Antonio Guterres, the U.N. High Commissioner for Refugees, told donors at an annual meeting Monday that he recognized the financial environment would raise challenges for those who have traditionally funded UNHCR programs.
“At the same time, I must point out that the resources required to support the 31 million people we care for are very modest indeed when compared the sums being spent to bring stability to the international financial system,” Guterres said.
“It would be tragic if the funds available to the humanitarian community in general and the UNHCR in particular were to decline at the very time when the demands upon us are increasing so dramatically,” he said.
Charitable groups relying on donations from individuals, families and private foundations whose fortunes are invested in volatile financial markets are also worried the credit crunch could make it harder to solicit and secure donations.
“We are in the process of determining where we may feel the impact most,” said Jo Hodges of CARE International, which runs anti-poverty programs in 70 countries around the world.

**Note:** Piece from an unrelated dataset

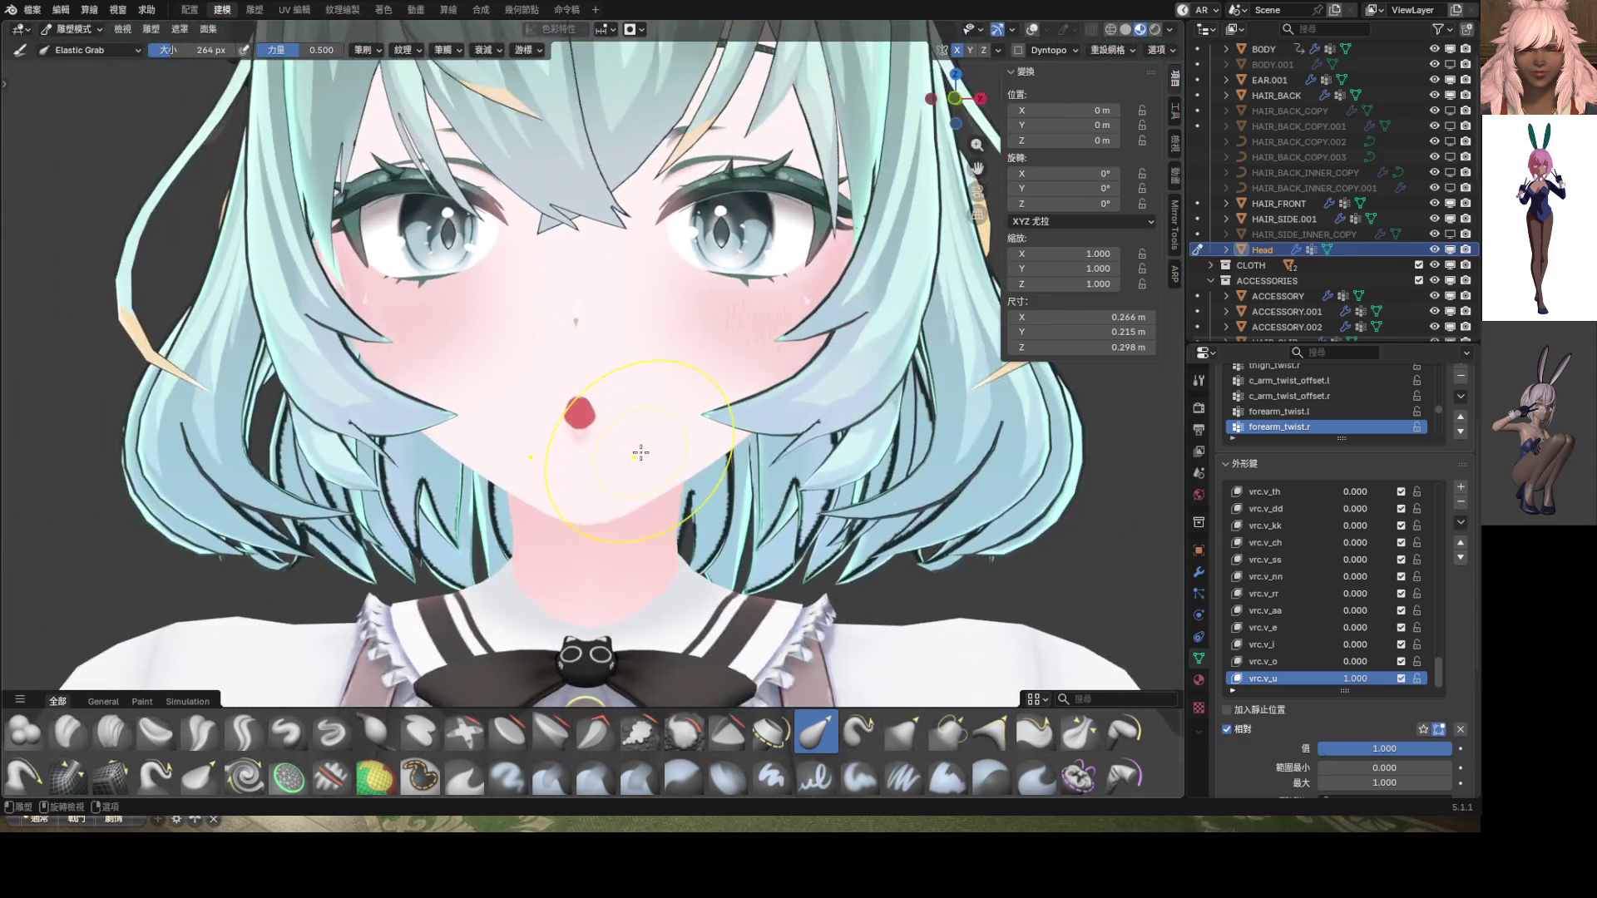
pyautogui.scroll(-5, 640, 454)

And Encho Gospodinov of the International Federation of Red Cross and Red Crescent Societies said that if donors hold back funding, humanitarian work would suffer.
“We are very, very worried that this could now affect our programs,” he said of the financial crisis.
At a U.N. summit in New York last month, where reports of struggling Wall Street banks overshadowed talks between world leaders, French Foreign Minister Bernard Kouchner said the credit crunch had restricted budgets for development aid.
Oxfam’s Charveriat said global development aid was already weakening before the economic crisis set in, dropping to $103.7 billion in 2007 from $104.4 billion the year before.
“Aid levels have been falling even under the best economic conditions. This crisis must not be an excuse to cut aid flows further,” she said.
And British Prime Minister Gordon Brown also appealed to rich countries not to use the crisis as a reason to not help the poor. “This would be the worst time to turn back,” he said.